::: DOCUMENT EXCERPT

By David Bienenstock
30 years of user data on vaping
Clearly, many cannabis enthusiasts must have started experimenting with vaporization around this same time.
Commercial products required a little more time to make it to market. The first Volcano vaporizer, made by Storz & Bickel, appeared in the US in 2003. The first pen-size vaporizers appeared around 2006. Cannabis vape pens hit the American scene starting around 2010.
That gives us—at the very least—a solid three decades of anecdotal user data to work with when evaluating any potential harms involved.
So when a rash of people started getting seriously or even fatally ill after using vape pens earlier this year, it was obvious that something other than cannabis must be the culprit. The overwhelming number of cases of VAPI, vaping associated pulmonary injury, have been attributed to counterfeit products produced and distributed illegally without any regulatory oversight whatsoever.

::::::
::: LISTED ENTRIES

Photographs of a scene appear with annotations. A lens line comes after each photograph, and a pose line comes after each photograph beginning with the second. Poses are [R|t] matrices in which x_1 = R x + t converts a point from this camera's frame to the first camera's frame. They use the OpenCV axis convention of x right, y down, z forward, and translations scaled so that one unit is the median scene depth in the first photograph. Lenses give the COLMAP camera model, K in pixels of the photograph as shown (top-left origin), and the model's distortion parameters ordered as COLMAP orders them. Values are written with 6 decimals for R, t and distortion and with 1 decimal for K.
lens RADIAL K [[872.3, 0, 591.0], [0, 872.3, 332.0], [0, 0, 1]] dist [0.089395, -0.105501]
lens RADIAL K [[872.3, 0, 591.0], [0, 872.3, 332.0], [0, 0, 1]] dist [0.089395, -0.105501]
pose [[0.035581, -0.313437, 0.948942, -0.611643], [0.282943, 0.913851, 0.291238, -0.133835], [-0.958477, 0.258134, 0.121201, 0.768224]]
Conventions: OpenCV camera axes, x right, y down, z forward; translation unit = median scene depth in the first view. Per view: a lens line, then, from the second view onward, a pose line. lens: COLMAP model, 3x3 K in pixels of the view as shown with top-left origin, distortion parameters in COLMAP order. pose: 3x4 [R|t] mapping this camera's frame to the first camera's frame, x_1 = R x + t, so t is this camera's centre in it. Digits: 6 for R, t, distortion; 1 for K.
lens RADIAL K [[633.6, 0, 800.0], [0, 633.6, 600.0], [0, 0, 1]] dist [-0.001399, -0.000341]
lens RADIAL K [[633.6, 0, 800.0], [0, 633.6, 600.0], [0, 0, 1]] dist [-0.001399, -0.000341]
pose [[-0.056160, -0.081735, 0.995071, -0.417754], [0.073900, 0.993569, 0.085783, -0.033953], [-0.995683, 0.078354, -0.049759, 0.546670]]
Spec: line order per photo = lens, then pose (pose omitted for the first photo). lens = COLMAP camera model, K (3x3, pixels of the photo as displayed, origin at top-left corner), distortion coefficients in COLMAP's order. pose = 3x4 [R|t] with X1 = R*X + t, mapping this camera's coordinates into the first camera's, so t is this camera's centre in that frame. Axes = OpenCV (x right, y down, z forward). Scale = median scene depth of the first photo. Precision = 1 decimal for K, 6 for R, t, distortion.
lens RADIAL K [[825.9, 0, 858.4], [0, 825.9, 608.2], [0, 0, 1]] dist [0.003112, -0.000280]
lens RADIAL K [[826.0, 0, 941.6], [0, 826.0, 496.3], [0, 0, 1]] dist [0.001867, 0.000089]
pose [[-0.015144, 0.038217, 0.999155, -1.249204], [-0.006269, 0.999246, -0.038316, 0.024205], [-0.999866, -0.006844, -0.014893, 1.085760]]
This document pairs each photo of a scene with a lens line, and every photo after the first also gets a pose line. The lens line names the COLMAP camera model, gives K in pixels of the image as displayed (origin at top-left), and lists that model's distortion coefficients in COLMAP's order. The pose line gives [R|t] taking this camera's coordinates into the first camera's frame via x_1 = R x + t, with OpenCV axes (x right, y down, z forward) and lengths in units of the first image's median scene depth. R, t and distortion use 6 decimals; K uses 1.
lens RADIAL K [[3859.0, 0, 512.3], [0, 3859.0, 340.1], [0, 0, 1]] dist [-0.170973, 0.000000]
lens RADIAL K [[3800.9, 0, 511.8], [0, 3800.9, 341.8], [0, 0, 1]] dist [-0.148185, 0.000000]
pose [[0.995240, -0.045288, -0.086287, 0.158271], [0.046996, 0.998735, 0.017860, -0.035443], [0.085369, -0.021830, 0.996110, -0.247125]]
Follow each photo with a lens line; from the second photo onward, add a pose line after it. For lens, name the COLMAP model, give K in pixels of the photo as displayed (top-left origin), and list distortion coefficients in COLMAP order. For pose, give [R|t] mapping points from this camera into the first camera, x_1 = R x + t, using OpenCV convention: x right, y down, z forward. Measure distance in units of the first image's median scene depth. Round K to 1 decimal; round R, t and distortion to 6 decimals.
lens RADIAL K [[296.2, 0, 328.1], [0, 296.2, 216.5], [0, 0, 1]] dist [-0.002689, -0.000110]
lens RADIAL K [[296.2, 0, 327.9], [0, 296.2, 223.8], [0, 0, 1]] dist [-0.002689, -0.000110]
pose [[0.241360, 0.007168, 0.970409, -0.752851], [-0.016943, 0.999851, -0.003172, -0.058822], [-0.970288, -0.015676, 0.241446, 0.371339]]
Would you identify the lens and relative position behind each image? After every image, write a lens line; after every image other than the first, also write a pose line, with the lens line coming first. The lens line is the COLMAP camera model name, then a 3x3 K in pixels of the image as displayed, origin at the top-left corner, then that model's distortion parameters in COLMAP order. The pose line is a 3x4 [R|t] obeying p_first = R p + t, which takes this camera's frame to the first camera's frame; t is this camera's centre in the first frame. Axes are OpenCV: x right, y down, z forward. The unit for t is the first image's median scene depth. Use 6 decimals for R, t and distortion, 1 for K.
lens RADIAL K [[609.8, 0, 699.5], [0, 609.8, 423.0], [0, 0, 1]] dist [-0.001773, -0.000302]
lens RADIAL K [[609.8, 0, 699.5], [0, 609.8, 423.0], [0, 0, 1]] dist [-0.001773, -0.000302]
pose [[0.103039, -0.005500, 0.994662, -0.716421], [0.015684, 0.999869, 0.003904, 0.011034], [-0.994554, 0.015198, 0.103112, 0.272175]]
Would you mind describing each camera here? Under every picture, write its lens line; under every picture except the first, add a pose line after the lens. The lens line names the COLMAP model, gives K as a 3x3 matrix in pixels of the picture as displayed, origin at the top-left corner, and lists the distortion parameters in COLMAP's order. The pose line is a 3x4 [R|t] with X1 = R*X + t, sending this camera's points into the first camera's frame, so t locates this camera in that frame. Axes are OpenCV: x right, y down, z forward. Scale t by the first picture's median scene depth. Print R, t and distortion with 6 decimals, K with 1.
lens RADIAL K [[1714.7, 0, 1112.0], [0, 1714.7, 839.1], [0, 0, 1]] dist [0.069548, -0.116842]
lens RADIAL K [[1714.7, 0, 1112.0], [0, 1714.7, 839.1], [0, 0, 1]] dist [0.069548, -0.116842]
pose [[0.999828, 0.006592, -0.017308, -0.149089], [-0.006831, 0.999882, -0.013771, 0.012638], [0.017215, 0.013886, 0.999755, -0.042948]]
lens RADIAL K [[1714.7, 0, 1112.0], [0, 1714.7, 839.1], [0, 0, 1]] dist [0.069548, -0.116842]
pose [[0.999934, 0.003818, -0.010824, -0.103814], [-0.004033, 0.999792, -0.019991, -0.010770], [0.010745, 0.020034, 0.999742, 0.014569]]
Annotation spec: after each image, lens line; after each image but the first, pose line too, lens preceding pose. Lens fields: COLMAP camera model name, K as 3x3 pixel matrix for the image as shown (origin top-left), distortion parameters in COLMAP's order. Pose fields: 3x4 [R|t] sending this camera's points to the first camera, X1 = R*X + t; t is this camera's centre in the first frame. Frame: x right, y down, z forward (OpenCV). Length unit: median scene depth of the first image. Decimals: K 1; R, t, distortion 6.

::::::

*YOUR TASKS*.
1 – Copy the vaping article word for word, from "So when a rash" up to and including "regulatory oversight whatsoever.".
2 – Resume the article on cannabis vaping, starting right after its final sentence.

*TASK-BY-TASK RESULTS*.
1 –
So when a rash of people started getting seriously or even fatally ill after using vape pens earlier this year, it was obvious that something other than cannabis must be the culprit. The overwhelming number of cases of VAPI, vaping associated pulmonary injury, have been attributed to counterfeit products produced and distributed illegally without any regulatory oversight whatsoever.

2 –
Tainted illegal THC pens are suspect
At Leafly, our reporting team tracked these dangerous counterfeit pens from production to sale. We found a supply chain operating wholly outside the law and with a blatant disregard for public health. Theories on what’s causing VAPI range from dangerous additives to poorly manufactured pens, or possibly some combination of the two. No evidence has emerged to show THC, CBD, or any other cannabinoid is to blame.
Peer-reviewed research on the relative safety of vaping goes back 15 years.
Meanwhile, we have peer-reviewed evidence favoring vaporizers over leaf smoking that dates back 15 years. In 2004, a clinical study of cannabis vapor versus cannabis smoke found that “vaporizers can efficiently deliver cannabinoids while eliminating or drastically reducing other smoke toxins.” This study came within the context of cannabinoid delivery to medical patients, some with compromised immune systems, who are looking for the healthiest possible delivery mode for their condition.
So no matter what the cause of the current deadly outbreak, it surely isn’t cannabis. To suggest that cannabis—in vapor form or otherwise—has suddenly turned deadly is utter nonsense. It’s also irresponsible.
Perhaps someone should tell the rest of the media.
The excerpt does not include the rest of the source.